→ **DOCUMENT EXTRACT**:
Projective dimension

In an abelian category C, we shall say that X : C has projective dimension < n if all Ext X Y i vanish when n ≤ i. This defines a type class HasProjectiveDimensionLT X n. We also define a type class HasProjectiveDimensionLE X n as an abbreviation for HasProjectiveDimensionLT X (n + 1). (Note that the fact that X is a zero object is equivalent to the condition HasProjectiveDimensionLT X 0, but this cannot be expressed in terms of HasProjectiveDimensionLE.)

We also define the projective dimension in WithBot ℕ∞ as projectiveDimension, projectiveDimension X = ⊥ iff X is zero and acts in common sense in the non-negative values.

class CategoryTheory.HasProjectiveDimensionLT {C : Type u} [Category.{v, u} C] [Abelian C] (X : C) (n : ℕ) : Prop

An object X in an abelian category has projective dimension < n if all Ext X Y i vanish when n ≤ i. See also HasProjectiveDimensionLE. (Do not use the subsingleton' field directly. Use the constructor HasProjectiveDimensionLT.mk, and the lemmas hasProjectiveDimensionLT_iff and Ext.eq_zero_of_hasProjectiveDimensionLT.)

→ **DATASET CONTENT**:

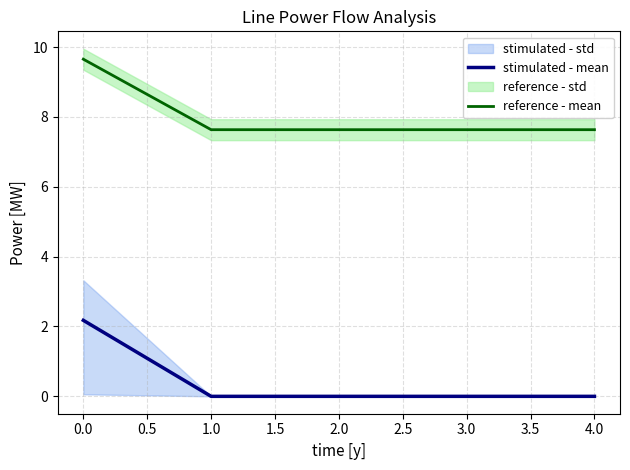

True or false: stimulated - mean has more than 2 interior local peaks.

False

→ **WORK INSTRUCTIONS**: Rewrite the stretch of the projective dimension text from "In an abelian category C, we" through "the non-negative values.", putting "typeclass" in place of "type class".

→ **ANSWER TO THIS EXERCISE**:
In an abelian category C, we shall say that X : C has projective dimension < n if all Ext X Y i vanish when n ≤ i. This defines a typeclass HasProjectiveDimensionLT X n. We also define a typeclass HasProjectiveDimensionLE X n as an abbreviation for HasProjectiveDimensionLT X (n + 1). (Note that the fact that X is a zero object is equivalent to the condition HasProjectiveDimensionLT X 0, but this cannot be expressed in terms of HasProjectiveDimensionLE.)

We also define the projective dimension in WithBot ℕ∞ as projectiveDimension, projectiveDimension X = ⊥ iff X is zero and acts in common sense in the non-negative values.